TEHRAN (Tasnim) – Britain's Chancellor of the Exchequer Sajid Javid refused to rule out a no-deal Brexit as he reiterated the Conservatives’ plans to bring the UK out of the EU in March 2020.

He was repeatedly asked on Thursday whether there was a possibility the UK could leave with no deal at the end of 2020. He said the chances of that were “extremely remote” but dodged several opportunities to rule it out.

He claimed the outline of a free trade agreement had already been worked out, saying: “By the end of 2020, we will have agreed and finalized the trade deal, a very ambitious, deep, comprehensive free trade agreement. And we will get that done also by the end of 2020, The Guardian reported.

“In the time that we’ve been negotiating over the last 100 days or so, it wasn’t just the exit agreement ... We have also negotiated and worked and agreed the outline of the ambitious free trade agreement.

“There is not a single doubt in my mind that it can be agreed within months, and we can get it through parliament by 2020.”

Asked what tariffs the car industry would pay under such a deal, Javid said, “Because it’s a deep, comprehensive free trade agreement, its zero tariffs, zero quotas, not just for the car industry, an agreement on services, having equivalents on financial services, we’ve set all this out.”

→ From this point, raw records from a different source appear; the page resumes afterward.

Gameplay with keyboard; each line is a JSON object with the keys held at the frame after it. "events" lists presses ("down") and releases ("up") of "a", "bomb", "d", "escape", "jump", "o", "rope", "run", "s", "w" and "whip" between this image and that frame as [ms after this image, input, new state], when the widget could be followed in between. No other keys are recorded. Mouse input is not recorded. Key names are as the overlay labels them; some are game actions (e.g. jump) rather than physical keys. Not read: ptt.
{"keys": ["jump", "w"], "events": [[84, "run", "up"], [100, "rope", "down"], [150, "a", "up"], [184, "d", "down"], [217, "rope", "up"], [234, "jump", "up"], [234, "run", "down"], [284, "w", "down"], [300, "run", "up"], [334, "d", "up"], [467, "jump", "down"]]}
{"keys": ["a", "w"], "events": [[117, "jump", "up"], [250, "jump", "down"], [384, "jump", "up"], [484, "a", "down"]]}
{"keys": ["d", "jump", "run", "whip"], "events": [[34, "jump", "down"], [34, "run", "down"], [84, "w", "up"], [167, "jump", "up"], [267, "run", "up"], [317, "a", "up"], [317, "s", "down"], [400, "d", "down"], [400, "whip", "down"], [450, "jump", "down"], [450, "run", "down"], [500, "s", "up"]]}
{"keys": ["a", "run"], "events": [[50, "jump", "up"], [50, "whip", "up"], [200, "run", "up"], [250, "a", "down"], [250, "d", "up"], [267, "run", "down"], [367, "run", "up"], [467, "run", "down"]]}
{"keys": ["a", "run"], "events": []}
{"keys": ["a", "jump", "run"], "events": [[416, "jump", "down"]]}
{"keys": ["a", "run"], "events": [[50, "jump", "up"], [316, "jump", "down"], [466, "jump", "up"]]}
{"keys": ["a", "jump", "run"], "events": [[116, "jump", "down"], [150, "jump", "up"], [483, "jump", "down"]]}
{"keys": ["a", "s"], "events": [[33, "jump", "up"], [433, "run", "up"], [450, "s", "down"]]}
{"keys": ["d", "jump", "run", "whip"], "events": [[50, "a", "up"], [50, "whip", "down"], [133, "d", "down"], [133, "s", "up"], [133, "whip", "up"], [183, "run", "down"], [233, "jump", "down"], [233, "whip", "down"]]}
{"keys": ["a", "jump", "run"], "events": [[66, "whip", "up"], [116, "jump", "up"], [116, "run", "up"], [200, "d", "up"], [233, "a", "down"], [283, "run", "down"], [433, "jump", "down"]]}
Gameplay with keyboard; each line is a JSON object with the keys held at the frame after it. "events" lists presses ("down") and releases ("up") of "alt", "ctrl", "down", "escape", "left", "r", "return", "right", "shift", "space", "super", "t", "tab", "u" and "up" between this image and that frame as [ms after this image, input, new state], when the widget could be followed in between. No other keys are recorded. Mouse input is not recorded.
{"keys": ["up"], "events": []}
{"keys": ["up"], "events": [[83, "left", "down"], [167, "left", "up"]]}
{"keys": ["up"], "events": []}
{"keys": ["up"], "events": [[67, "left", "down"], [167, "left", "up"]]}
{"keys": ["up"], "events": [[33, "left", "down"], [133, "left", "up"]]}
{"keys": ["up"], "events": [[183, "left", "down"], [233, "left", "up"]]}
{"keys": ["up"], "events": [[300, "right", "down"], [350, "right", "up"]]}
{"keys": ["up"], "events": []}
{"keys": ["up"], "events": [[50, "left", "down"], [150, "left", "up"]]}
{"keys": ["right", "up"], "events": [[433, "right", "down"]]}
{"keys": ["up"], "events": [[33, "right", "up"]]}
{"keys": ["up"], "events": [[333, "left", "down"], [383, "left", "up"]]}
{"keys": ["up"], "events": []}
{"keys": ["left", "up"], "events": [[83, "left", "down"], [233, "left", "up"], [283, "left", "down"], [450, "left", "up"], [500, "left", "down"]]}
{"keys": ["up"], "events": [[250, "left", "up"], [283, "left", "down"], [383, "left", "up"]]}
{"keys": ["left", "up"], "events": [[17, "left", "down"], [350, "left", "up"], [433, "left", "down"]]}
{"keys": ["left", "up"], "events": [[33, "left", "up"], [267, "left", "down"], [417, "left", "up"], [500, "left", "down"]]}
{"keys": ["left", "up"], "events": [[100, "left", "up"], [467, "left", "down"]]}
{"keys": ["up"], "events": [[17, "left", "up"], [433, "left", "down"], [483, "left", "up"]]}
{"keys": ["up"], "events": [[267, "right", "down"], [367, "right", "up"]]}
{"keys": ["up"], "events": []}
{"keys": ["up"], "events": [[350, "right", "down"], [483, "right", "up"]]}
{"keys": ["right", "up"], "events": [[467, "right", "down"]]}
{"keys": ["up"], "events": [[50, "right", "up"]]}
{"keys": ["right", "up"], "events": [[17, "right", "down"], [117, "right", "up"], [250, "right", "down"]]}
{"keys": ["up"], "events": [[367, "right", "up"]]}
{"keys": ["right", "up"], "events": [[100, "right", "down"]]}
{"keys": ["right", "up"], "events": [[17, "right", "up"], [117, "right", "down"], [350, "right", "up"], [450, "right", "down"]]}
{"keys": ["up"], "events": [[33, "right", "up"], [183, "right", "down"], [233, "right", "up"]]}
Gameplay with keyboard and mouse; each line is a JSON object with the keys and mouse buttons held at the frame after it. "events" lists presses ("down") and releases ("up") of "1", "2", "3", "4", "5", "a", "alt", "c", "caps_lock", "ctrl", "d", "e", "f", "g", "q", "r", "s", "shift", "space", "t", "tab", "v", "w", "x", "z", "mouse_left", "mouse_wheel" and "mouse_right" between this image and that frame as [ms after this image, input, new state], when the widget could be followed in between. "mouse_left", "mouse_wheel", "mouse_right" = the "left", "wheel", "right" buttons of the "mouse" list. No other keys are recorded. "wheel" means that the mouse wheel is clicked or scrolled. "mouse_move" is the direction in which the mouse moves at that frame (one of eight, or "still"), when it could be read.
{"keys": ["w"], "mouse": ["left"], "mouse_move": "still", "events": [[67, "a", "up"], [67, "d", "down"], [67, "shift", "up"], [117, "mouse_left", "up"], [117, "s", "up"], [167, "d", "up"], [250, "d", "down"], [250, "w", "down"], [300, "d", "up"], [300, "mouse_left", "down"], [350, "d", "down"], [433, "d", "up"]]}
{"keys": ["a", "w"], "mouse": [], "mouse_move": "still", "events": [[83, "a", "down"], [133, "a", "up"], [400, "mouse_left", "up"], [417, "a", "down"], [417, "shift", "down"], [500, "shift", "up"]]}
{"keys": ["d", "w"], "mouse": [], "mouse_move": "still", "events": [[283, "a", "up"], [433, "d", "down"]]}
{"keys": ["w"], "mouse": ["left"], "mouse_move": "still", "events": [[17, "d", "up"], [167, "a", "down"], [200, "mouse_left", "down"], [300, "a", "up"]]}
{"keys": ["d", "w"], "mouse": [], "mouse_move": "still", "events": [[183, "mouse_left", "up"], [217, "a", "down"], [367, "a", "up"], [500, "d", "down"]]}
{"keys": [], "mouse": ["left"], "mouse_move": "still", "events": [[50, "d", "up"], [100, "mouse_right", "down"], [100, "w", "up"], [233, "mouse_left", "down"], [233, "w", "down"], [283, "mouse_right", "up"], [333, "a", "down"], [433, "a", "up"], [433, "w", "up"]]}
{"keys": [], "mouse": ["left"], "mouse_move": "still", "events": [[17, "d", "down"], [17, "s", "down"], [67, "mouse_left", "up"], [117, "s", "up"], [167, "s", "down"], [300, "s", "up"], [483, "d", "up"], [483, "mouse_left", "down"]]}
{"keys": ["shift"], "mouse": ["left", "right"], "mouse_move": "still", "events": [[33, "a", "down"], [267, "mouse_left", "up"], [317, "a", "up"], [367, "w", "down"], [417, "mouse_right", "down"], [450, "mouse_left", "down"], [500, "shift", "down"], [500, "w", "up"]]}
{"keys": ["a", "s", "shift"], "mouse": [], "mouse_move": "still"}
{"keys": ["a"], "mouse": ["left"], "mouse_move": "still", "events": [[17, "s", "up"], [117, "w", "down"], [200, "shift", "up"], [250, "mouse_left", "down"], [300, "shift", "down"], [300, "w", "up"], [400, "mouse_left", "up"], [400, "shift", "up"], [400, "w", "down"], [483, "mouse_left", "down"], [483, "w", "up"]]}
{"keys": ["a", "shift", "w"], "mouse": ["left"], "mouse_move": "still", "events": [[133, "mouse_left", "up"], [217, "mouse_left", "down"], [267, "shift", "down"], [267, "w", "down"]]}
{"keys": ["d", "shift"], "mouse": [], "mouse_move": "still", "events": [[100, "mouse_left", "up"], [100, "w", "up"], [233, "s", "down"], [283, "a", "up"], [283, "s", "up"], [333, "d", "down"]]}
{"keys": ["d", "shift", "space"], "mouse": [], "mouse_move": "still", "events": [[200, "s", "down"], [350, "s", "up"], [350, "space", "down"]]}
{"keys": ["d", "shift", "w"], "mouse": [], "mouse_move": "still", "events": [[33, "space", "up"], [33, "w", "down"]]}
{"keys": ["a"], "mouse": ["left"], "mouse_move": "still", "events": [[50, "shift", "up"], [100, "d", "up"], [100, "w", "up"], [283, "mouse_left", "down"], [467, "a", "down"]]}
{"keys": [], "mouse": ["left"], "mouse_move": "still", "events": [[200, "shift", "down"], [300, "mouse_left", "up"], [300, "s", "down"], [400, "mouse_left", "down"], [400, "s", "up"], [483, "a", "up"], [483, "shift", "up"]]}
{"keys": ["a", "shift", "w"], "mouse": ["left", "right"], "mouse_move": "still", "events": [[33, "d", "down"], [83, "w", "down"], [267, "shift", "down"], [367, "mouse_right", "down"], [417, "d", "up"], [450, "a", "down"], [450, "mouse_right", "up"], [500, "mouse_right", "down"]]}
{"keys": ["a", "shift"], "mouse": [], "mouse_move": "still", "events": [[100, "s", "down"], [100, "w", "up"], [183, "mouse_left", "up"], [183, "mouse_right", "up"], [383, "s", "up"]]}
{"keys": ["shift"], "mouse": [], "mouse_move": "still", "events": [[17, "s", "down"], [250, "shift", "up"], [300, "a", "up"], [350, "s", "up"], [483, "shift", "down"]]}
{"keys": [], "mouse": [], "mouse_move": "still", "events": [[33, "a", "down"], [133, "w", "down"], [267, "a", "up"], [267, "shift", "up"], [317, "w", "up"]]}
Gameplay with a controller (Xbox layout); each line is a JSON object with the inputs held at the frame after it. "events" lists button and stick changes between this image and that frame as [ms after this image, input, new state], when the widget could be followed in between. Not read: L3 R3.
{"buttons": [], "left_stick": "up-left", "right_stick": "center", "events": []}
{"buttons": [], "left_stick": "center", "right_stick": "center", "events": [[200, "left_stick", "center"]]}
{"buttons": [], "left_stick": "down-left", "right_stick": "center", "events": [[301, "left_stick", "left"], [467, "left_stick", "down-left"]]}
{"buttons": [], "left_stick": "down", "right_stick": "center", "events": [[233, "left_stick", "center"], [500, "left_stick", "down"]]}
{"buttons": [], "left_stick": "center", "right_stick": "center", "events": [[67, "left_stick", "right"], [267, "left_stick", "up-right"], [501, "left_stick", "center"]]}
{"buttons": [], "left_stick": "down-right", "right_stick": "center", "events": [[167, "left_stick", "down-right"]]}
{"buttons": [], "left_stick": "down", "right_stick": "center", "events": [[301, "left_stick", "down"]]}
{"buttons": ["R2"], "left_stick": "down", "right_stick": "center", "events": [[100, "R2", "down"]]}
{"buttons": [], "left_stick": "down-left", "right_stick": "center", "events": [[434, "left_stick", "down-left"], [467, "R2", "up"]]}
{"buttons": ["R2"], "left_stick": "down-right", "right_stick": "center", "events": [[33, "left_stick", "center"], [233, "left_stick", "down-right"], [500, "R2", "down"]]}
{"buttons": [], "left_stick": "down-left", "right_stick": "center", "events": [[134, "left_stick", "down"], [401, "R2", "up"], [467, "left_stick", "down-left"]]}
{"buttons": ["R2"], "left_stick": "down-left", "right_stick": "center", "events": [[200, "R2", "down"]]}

Painting a stark choice between a Tory majority government and a “chaotic” coalition following a hung parliament, the chancellor restated his party’s key pledges to increase spending on the NHS and schools, recruit more police officers and raise the threshold at which people begin making national insurance contributions.

Despite leaving open the possibility of the UK crashing out of the EU, Javid stressed the UK would secure a trade deal with the bloc by the end of next year and said a zero-tariff deal had been agreed in principle, though he admitted there was still “some detail” to discuss.

“Nobody wants a no-deal Brexit,” he told BBC Radio 4’s Today program. “Every business I speak to, their fears are the uncertainty around Brexit. They want that to end. They want the deal to go through.”

He added: “We are getting on with Brexit. We are delivering our exit from the EU. We’ve agreed a fantastic new trade deal with the EU. Businesses are also absolutely petrified of a Jeremy Corbyn government.”

Tory ambitions to pass a tax-cutting, post-Brexit budget within 100 days of taking office have been dismissed by opposition parties, who cast doubt on the feasibility of the timetable. The Liberal Democrats described the plan as “pure fantasy” and accused Boris Johnson of lying to the public.

It was put to Javid that Johnson had only managed to secure a new Brexit deal by agreeing to a customs border in the Irish Sea – which had previously been a major red line – but he did not respond to that point.

Asked whether he would have written an article comparing veiled Muslim women to letterboxes, as Johnson had, Javid refused to criticize his party’s leader.

“I don’t write articles,” he said. “He was a journalist and he’s written lots of articles, as he’s said himself, people can pick one word out or another but what matters is the kind of prime minister he’s going to be.”

His comments came a day after it emerged that Johnson had claimed that children of working mothers in low-income families were more likely to “mug you on the street corner”.

Javid, a former Deutsche Bank director, was also asked whether the Conservatives were ashamed of rising homelessness under the party. He sought to deflect blame towards Labor, which had claimed government policies had been “directly responsible” for people living and dying on the streets.

“I care deeply about the worst off in our society,” Javid told Sky. “Homelessness reached its peak in 2008 under the last Labor government, since then it’s down by almost a half. There’s still a long way to go, we’ve still got work to do, but its Labor that was responsible for the massive rise in homelessness.”

Javid also restated Tory plans to introduce an Australian-style points-based system for immigration. “We have a right to control our borders and that’s what you’ll get with the Conservatives, is this Australian-type system,” he said.

“It will mean we will have immigration, of course we will, and immigration – I say this as a second-generation migrant myself – has benefited our country immensely in so many ways.”